Stratégie Nationale d’Engagement (SNE)
La Stratégies Nationales d’engagement (SNE) Cameroun est un processus multipartites mis en place par la Coalition internationale pour l’accès à la terre (ILC) afin de promouvoir la gouvernance foncière centrée sur les personnes, et d’appuyer la mise en œuvre des directives volontaires pour une Gouvernance Responsable des Régimes Fonciers applicables aux terres, aux pêches et aux forêts. Au Cameroun, la plateforme est composée de 25 institutions qui visent à contribuer à l’amélioration de la gouvernance foncière et des ressources naturelles à travers l’adoption et la mise en œuvre des textes et pratiques qui permettent une gestion équitable et durable à même d’assurer le bien-être de tous.
Milieudefensie
Milieudefensie est basée aux Pays-Bas et fait partie du réseau de justice environnementale des Amis de la Terre. Sa campagne forestière vise à mettre un terme à l'expansion des plantations industrielles de monoculture et aux abus environnementaux et sociaux qui en découlent. Ils militent pour une société fondée sur la souveraineté et la participation des peuples. Fondée sur la justice sociale, économique, de genre et environnementale, elle doit être libre de toute forme de domination et d'exploitation, telles que le néolibéralisme, la mondialisation des entreprises, le néocolonialisme et le militarisme.
LandCam
LandCam est un projet qui a pour objectif de sécuriser les droits liés aux terres et aux ressources et améliorer la gouvernance foncière au Cameroun.
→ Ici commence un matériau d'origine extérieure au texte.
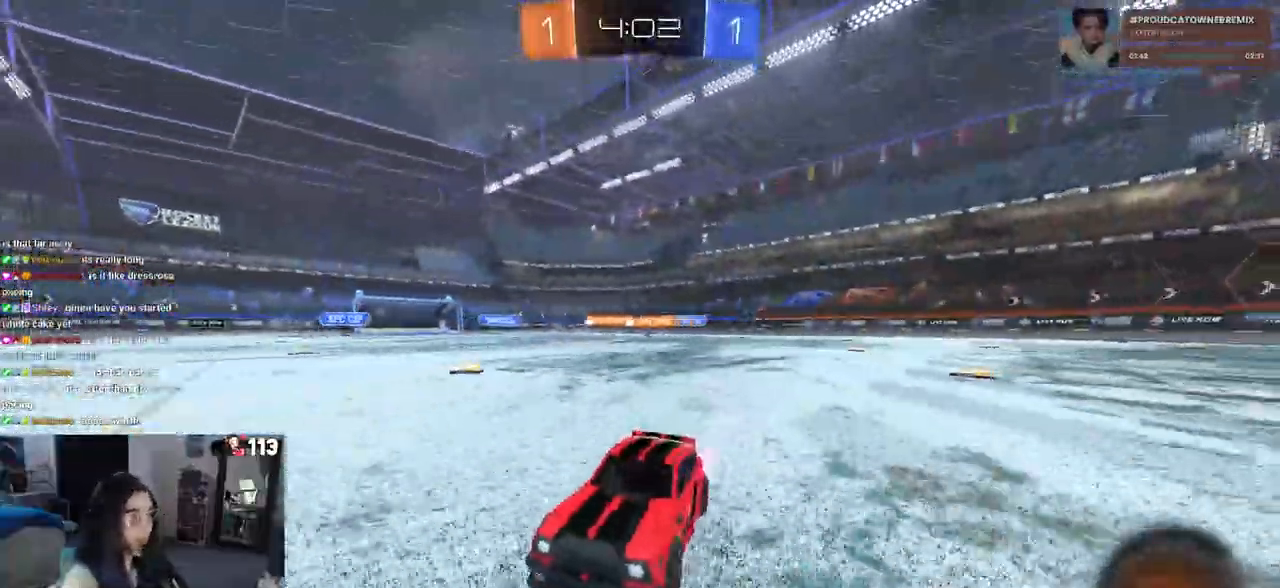
{"buttons": ["SQUARE", "R2"], "left_stick": "left", "right_stick": "center", "events": [[33, "left_stick", "left"], [433, "SQUARE", "down"]]}
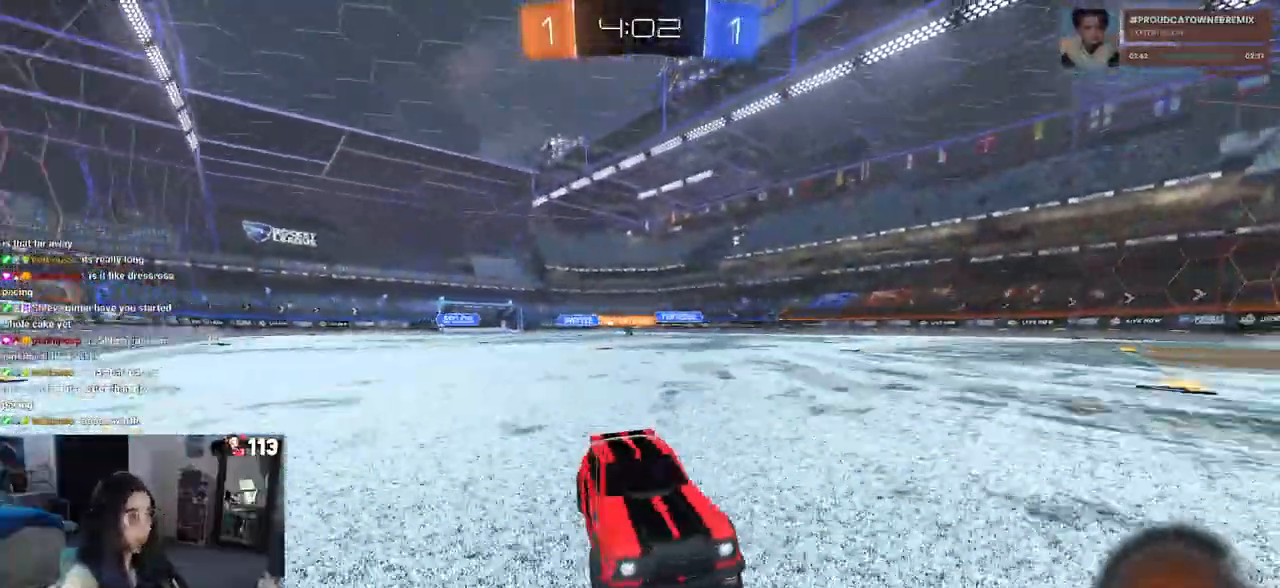
{"buttons": ["R2"], "left_stick": "left", "right_stick": "center", "events": [[117, "SQUARE", "up"]]}
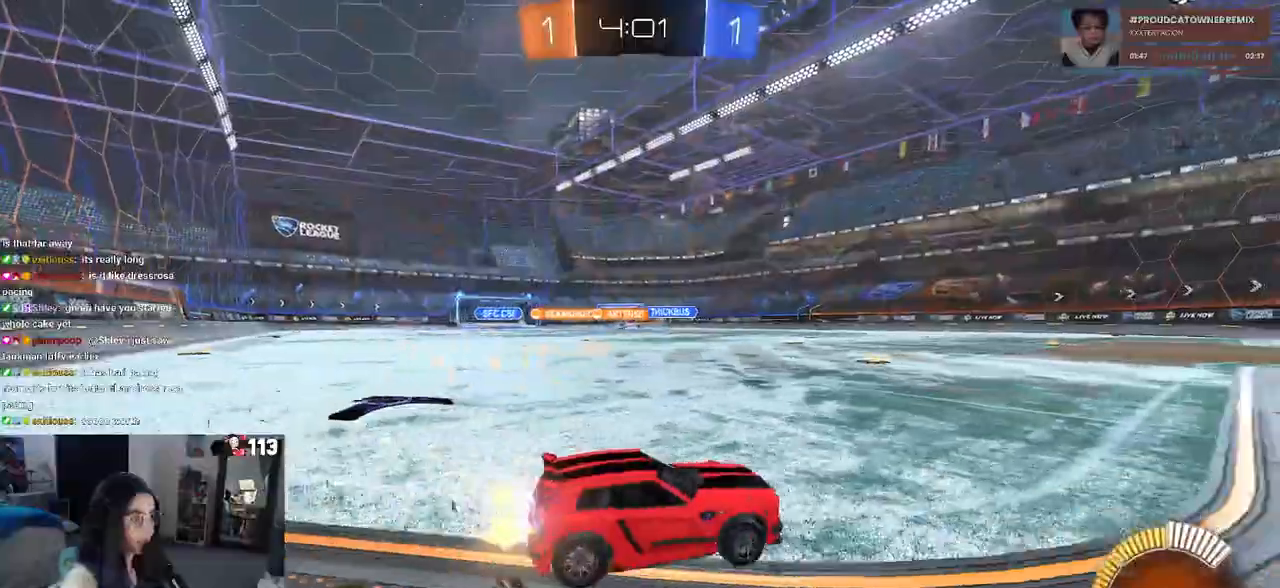
{"buttons": ["CROSS", "R1", "R2"], "left_stick": "up", "right_stick": "center", "events": [[350, "left_stick", "center"], [367, "R1", "down"], [400, "left_stick", "right"], [417, "CROSS", "down"], [500, "left_stick", "up"]]}
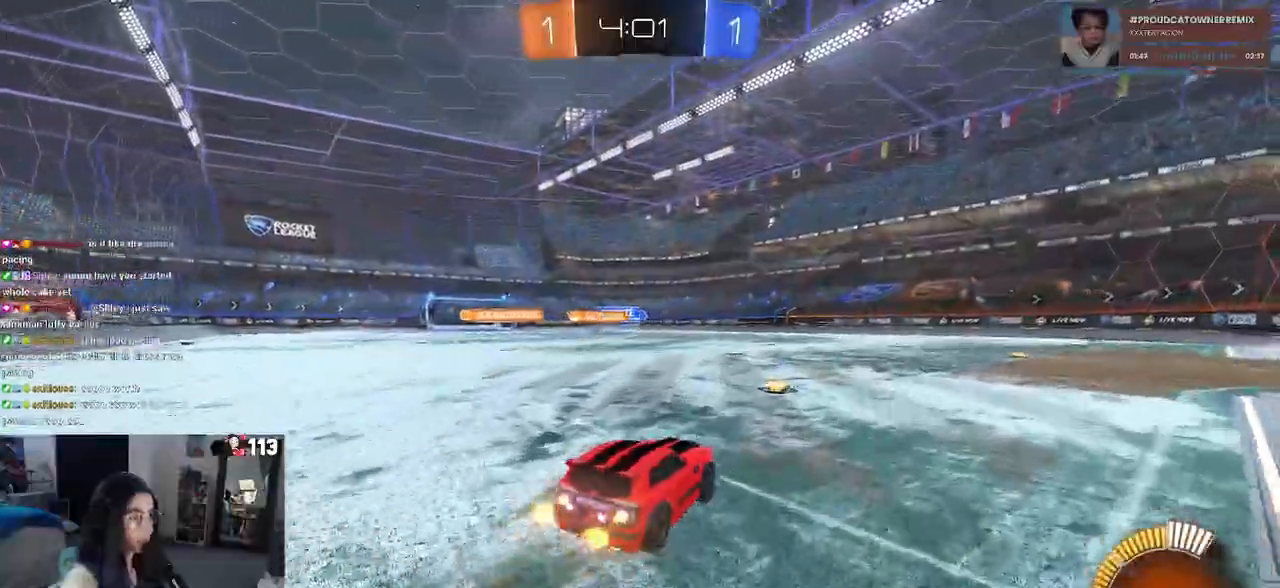
{"buttons": ["SQUARE", "R2"], "left_stick": "down-left", "right_stick": "center", "events": [[17, "CROSS", "up"], [67, "left_stick", "up-left"], [83, "CROSS", "down"], [183, "SQUARE", "down"], [183, "left_stick", "down"], [200, "CROSS", "up"], [400, "left_stick", "down-left"], [417, "R1", "up"]]}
Mis en œuvre depuis 2017 pour une durée de 5 ans, LandCam collabore avec les principales parties prenantes à travers le Cameroun pour améliorer les droits coutumiers et officiels liés à la terre et aux ressources naturelles en conduisant au niveau local des initiatives innovantes pour une meilleure gouvernance foncière, et en contribuant aux réformes des politiques en la matière. L’IIED (Institut International pour l’Environnement et le Développement), le CED (Centre pour l’Environnement et le Développement) et le RELUFA (Réseau de Lutte contre la Faim) sont les organisations chargées de la mise en œuvre du projet LandCam, en collaboration avec un ensemble de partenaires au Cameroun et à l’international, parmi lesquels NES Cameroon, ILC Afrique et Milieudefensie.